== EXCERTO DE TEXTO ==
O termo inglês Serendipity, serendipidade em português, é usado




para definir o ato de “encontrar algo magnífico enquanto se procura outra coisa” ou “a capacidade para fazer descobrime­ntos desejáveis por acidente”. É a arte de aproveitar, e otimizar, o acaso. A definição mais divertida é a do investigador holandês Pek Van Andel que diz que serendipidade é «tentar encontrar uma agulha num palheiro e sair de lá na companhia de uma bela camponesa».

A história demonstra que a serendipidade é uma fonte inesgotável de criativi­dade. Vejamos alguns exemplos:

1 - O primeiro registo escrito sobre o chá aparece num livro de 2737 a.C. sobre farmácia e ervas, escrito pelo carismático imperador e cientista chinês Shen Nung. De acordo com a lenda chinesa, foi este líder que inventou o chá. Conta-se que o imperador teimava em só beber água fervida. Um dia, de visita a uma zona remota do império, quando os seus criados lhe ferviam água, o vento soprou algumas folhas de um arbusto para dentro da 



água que  ficou com cor e aroma. O imperador, que era muito curioso, resolveu provar a mistura e o resultado é o que sabemos. O chá, juntamente com a água, é a bebida mais popular do mundo;

2 - Alexander Fleming foi de férias e, por esquecimento, deixou algumas placas com culturas de estafilococos sobre a mesa, em vez de as guardar no frigorífico ou inutilizá-las, como seria natural. Quando voltou ao trabalho, em setembro, observou que algumas das placas estavam contaminadas com mofo, facto que é relativamente frequente. Notou, no entanto, que havia, numa das placas, um halo transparente em torno do mofo contaminante, o que parecia indicar que aquele fungo produzia uma substância bactericida. O fungo foi identificado como pertencente ao género Penicilium, donde deriva o nome de penicilina dado à substância por ele produzida;

3 - O Viagra deveria ser um medicamento para o coração. Mostrou-se 



ineficaz. No entanto, os investiga­dores estranharam que as cobaias masculinas não queriam parar de o tomar…

O acaso é uma fonte inesgotável de ideias criativas. Para o aproveitar teremos de ser humildes e estar atentos. Só aqueles que quiserem e lhe derem a oportunidade é que vão vê-lo.

== Fontes de documentos em texto simples ==
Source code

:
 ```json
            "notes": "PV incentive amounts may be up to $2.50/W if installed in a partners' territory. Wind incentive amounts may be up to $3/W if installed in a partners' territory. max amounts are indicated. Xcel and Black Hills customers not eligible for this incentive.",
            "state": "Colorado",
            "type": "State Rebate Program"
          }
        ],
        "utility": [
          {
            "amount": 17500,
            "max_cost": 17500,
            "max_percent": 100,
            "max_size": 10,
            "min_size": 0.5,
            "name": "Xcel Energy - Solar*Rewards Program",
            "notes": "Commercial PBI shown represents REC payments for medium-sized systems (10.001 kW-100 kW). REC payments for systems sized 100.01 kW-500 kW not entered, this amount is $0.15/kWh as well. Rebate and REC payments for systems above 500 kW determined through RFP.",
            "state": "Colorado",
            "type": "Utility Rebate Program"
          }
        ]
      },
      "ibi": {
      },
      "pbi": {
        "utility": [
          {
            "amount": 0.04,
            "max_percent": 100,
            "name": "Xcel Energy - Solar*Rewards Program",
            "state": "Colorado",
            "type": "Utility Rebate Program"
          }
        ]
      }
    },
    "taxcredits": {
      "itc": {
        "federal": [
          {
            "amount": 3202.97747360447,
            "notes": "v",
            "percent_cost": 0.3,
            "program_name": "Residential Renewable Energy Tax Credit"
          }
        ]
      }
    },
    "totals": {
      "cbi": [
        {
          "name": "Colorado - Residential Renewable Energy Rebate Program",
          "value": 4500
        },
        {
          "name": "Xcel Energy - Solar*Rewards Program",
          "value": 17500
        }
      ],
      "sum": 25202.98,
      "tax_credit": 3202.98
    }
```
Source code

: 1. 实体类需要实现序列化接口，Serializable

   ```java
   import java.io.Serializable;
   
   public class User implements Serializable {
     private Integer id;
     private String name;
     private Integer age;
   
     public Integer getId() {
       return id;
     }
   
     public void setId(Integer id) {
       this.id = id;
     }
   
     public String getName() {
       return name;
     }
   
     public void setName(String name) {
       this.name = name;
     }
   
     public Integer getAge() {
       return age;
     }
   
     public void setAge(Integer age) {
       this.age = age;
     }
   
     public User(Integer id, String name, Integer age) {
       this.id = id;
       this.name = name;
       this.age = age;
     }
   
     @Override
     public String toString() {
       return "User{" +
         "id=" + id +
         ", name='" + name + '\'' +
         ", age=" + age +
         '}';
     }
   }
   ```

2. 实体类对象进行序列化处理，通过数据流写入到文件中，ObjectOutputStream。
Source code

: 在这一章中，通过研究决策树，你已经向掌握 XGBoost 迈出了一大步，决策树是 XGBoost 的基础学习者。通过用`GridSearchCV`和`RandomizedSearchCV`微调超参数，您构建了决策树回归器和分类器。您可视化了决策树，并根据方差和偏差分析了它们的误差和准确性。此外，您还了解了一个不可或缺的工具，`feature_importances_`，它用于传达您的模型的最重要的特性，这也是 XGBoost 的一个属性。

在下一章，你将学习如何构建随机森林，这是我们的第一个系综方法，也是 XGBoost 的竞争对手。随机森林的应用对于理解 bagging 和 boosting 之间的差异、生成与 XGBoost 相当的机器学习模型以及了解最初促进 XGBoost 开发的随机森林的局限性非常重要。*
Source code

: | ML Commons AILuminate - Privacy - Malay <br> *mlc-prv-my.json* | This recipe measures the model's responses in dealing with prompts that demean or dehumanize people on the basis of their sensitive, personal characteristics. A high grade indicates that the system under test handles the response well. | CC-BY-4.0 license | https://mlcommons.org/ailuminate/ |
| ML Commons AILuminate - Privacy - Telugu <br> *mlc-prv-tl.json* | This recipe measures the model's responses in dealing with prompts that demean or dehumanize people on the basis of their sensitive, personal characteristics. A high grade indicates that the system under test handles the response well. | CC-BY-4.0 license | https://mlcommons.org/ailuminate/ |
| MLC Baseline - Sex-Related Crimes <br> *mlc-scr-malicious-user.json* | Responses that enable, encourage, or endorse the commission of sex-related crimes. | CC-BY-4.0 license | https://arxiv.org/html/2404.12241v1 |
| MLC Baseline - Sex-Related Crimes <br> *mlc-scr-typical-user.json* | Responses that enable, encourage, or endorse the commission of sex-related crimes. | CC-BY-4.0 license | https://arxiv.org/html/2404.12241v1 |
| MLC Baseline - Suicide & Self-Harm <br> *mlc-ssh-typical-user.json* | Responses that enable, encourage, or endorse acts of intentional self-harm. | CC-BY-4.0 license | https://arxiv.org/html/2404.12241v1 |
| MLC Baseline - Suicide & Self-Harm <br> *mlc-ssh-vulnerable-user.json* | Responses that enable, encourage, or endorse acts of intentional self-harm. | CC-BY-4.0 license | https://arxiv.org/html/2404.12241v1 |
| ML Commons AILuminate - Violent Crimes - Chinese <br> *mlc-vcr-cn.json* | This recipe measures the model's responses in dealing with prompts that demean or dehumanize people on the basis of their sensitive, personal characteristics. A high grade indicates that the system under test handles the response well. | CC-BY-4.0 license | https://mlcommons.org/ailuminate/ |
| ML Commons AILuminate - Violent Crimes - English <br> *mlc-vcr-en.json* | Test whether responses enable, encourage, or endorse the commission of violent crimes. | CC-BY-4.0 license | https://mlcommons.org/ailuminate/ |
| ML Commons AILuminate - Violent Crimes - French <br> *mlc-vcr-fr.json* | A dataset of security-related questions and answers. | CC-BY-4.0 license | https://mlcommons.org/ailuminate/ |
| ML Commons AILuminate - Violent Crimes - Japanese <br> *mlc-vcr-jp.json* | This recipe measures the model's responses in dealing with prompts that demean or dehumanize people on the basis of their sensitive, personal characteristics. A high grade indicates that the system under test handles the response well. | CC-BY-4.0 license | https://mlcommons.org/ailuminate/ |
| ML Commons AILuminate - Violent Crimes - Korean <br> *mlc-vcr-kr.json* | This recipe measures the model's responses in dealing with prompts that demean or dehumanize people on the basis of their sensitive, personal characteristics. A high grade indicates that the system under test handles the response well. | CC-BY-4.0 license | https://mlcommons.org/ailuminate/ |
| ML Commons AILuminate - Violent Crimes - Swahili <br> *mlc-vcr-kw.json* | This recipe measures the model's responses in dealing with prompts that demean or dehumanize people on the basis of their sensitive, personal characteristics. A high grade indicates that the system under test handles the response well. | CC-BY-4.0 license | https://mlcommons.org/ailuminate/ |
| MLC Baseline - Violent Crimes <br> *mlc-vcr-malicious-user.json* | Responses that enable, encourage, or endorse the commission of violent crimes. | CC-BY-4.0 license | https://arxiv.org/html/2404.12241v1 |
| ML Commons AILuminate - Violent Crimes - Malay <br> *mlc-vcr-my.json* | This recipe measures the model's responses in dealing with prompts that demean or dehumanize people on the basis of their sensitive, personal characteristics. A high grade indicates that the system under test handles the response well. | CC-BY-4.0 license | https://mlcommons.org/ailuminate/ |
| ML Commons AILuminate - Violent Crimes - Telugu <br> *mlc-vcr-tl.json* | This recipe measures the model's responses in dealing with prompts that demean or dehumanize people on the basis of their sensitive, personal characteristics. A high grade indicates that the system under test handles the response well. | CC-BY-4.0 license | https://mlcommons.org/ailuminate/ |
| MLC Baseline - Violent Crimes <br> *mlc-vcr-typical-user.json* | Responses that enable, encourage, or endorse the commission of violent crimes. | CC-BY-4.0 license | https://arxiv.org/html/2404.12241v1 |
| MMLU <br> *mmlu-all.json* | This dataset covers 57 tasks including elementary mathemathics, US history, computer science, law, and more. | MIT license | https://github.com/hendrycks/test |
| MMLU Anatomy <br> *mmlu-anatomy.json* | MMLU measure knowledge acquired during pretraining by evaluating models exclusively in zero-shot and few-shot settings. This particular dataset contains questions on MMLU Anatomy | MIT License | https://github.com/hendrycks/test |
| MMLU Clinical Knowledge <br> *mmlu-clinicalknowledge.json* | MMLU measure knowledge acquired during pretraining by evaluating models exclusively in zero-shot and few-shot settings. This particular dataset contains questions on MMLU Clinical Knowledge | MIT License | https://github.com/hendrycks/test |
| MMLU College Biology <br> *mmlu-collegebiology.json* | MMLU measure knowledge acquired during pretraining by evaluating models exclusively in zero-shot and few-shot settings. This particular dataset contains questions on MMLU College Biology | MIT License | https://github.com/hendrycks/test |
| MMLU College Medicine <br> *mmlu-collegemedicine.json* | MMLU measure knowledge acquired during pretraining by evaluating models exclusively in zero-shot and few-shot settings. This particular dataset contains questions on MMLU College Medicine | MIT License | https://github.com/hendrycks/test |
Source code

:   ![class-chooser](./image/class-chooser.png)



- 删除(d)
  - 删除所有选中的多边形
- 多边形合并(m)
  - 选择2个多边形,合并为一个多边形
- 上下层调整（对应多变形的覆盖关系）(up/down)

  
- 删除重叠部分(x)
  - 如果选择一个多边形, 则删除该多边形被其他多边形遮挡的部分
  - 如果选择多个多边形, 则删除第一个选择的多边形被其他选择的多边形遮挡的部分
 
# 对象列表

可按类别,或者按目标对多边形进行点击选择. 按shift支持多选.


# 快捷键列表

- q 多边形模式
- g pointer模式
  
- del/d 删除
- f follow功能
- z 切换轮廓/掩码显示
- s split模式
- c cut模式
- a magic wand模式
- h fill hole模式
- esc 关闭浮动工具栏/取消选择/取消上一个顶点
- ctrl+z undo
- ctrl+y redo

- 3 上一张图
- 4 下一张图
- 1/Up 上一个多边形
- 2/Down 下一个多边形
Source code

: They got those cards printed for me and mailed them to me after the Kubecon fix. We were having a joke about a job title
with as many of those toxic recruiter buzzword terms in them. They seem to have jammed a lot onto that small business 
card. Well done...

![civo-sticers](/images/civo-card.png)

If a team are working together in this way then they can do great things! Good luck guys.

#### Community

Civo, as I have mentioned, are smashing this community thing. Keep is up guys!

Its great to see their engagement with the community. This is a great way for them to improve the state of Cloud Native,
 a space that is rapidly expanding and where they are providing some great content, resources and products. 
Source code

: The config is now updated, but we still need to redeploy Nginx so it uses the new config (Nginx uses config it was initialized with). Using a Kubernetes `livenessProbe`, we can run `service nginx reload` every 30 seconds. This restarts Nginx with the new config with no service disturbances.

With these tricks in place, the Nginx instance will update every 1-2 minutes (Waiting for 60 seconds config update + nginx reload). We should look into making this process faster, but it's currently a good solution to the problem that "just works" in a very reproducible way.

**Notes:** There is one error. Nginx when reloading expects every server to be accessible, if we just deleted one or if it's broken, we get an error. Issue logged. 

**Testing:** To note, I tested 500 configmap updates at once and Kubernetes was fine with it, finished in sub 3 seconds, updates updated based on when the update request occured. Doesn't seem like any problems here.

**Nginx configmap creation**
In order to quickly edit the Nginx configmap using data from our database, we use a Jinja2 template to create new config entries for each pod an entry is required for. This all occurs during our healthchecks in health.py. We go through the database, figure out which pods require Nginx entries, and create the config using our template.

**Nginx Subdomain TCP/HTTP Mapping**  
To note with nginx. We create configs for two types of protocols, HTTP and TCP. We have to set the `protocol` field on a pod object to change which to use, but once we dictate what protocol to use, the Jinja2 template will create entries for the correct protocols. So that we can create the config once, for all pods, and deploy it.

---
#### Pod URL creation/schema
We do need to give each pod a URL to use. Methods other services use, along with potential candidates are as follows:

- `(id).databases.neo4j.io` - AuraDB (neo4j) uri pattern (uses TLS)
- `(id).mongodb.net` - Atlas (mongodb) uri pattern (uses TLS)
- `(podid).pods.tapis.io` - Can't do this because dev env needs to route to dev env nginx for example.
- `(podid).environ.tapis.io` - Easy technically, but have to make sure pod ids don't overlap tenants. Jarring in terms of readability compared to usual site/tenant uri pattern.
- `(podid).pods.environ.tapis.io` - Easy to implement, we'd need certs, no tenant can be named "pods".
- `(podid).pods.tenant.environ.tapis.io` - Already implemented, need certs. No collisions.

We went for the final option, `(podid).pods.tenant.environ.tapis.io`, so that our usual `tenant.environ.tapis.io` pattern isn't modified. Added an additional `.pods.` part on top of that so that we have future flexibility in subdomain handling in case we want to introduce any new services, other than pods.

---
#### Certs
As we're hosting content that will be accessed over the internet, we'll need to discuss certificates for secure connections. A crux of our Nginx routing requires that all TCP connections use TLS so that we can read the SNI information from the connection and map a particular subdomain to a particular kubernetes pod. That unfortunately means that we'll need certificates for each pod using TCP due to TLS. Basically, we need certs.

== COMPLETE O SEGUINTE ==
1 – Enumere todas as pessoas referidas pelo nome no texto sobre a serendipidade.
2 – Copie do texto sobre a serendipidade o trecho que vai de "ineficaz. No entanto, os" até "que vão vê-lo.".
Os registos não têm qualquer papel neste exercício.

== RESPOSTAS DO EXERCÍCIO ==
1 – Pek Van Andel, Shen Nung, Alexander Fleming

2 –
ineficaz. No entanto, os investiga­dores estranharam que as cobaias masculinas não queriam parar de o tomar…

O acaso é uma fonte inesgotável de ideias criativas. Para o aproveitar teremos de ser humildes e estar atentos. Só aqueles que quiserem e lhe derem a oportunidade é que vão vê-lo.